Eurico de Carvalho, Vila do Conde

Populistas, precisam-se

Entre todas as “explicações” para o estrondoso êxito eleitoral de André Ventura, importa destacar uma que me parece fundamental: o monopolismo que ele exerce sobre o mercado à sua disposição. Não que não existam muitos outros populistas, embora a maioria deles se acoberte, para já, no Chega. Valha a verdade, também, que o talento, a inteligência e a desfaçatez de Ventura, inegáveis, não se encontram por aí ao desbarato. Estou convencido, no entanto, de que, quando começarem a aparecer outros mentores intelectuais do vazio mental até aqui ocupado pelo Chega, a “chama” começará a esmaecer. Pode ser que, à falta de melhor, dentro do partido se encontrem “ideólogos” que se julguem pelo menos tão capazes como Ventura de pesquisar e arrebanhar as “pepitas de ouro” que se transformarão em chorudos votos em próximas eleições. Saiam da toca, desertem, e formem novos partidos populistas, vão à luta, que o vosso partido é que será o “autêntico”! E quanto mais depressa, melhor, não se acanhem.

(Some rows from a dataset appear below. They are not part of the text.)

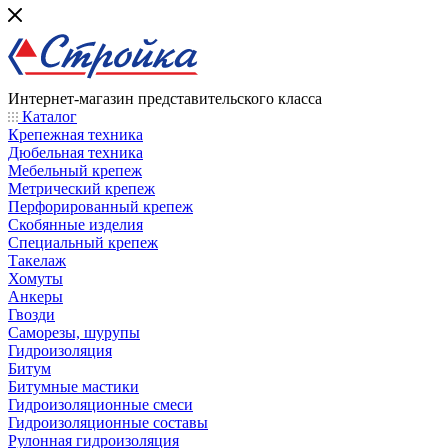
Интернет-магазин представительского класса
Каталог
Крепежная техника
Дюбельная техника
Мебельный крепеж
Метрический крепеж
Перфорированный крепеж
Скобянные изделия
Специальный крепеж
Такелаж
Хомуты
Анкеры
Гвозди
Саморезы, шурупы
Гидроизоляция
Битум
Битумные мастики
Гидроизоляционные смеси
Гидроизоляционные составы
Рулонная гидроизоляция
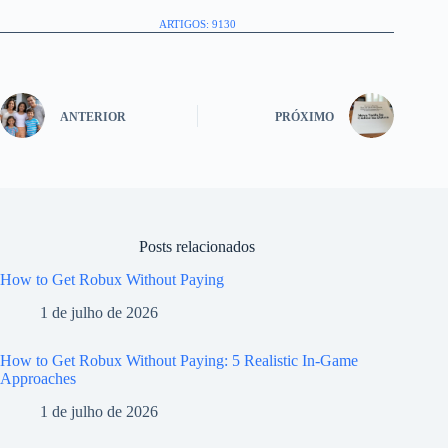
ARTIGOS: 9130
ANTERIOR
PRÓXIMO
Posts relacionados
How to Get Robux Without Paying
1 de julho de 2026
How to Get Robux Without Paying: 5 Realistic In-Game
Approaches
1 de julho de 2026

José A. Rodrigues, Vila Nova de Gaia

Governo com baixo quilate

O XVI Governo Constitucional não tem uma forte figura de referência. Paulo Macedo como ministro das Finanças seria marca de diamante. Com tantas confusões e baixo vencimento, quem com provas dadas aceita dirigir um ministério? Uma nuvem bolorenta de um passado recente paira sobre os escolhidos. Falta um pagador de promessas perante tantas promissões feitas por Luís Montenegro durante a campanha eleitoral. Foram tantos os picos de confiança que Montenegro a cada cumprimento fazia uma promessa. Foram tantas que ainda se vai esquecer de alguma. A pasta da Educação deve seguir o aumento do bullying nas escolas. É de lá que vão sair os próximos dirigentes políticos.

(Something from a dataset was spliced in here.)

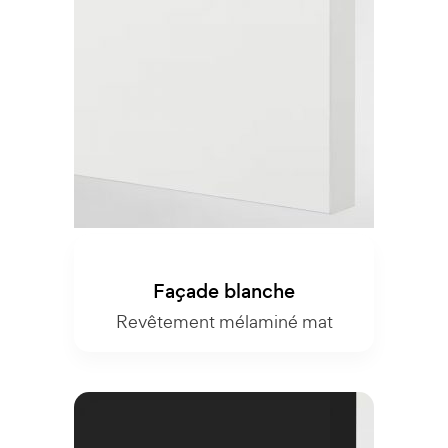
Façade blanche
Revêtement mélaminé mat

Ademar Costa, Póvoa de Varzim

Comissão da Verdade ou mais uma causa fracturante?

Na página 12 do PÚBLICO de 29 de Março, o doutorando em História José Moreira da Silva ocupa toda esta página em defesa da criação de uma Comissão da Verdade do Colonialismo Português, que tenha como prioridade a investigação dos massacres coloniais, a história das pessoas que sofreram a repressão do Exército português ou da PIDE, que conduza os pedidos de desculpa oficiais, construção de monumentos, revogação de leis, revisão de manuais escolares, reparação das vítimas, etc., questionando se esta comissão deverá cingir-se ao século XX ou também a todo o período da nossa presença em África desde o século XV.

Termina o artigo lamentando que até agora apenas o Bloco de Esquerda tenha uma proposta nesse sentido. Ora isso não admira, pois o BE, à falta de mais causas fracturantes, terá de tentar encontrar mais alguma que lhe garanta mais algum tempo de relevância política.

O autor do artigo invoca o caso sul-africano para justificar a sua opinião. Ora aqui tratava-se de um regime de apartheid, e essas comissões surgiram logo após a queda do regime e da tomada do poder pela maioria negra, e no sentido de conciliação interétnica que impedisse a violência racial e perseguição da etnia branca e consequentes efeitos negativos na mais pujante economia de África. A situação das ex-colónias de Portugal em nada era semelhante e não faz qualquer sentido que se criem comissões cujo efeito e quiçá o objectivo mais provável será apenas criar mais uma grave fractura não apenas na nossa sociedade, mas também entre Portugal e as ex-colónias, que têm hoje em dia relações amistosas e pacíficas.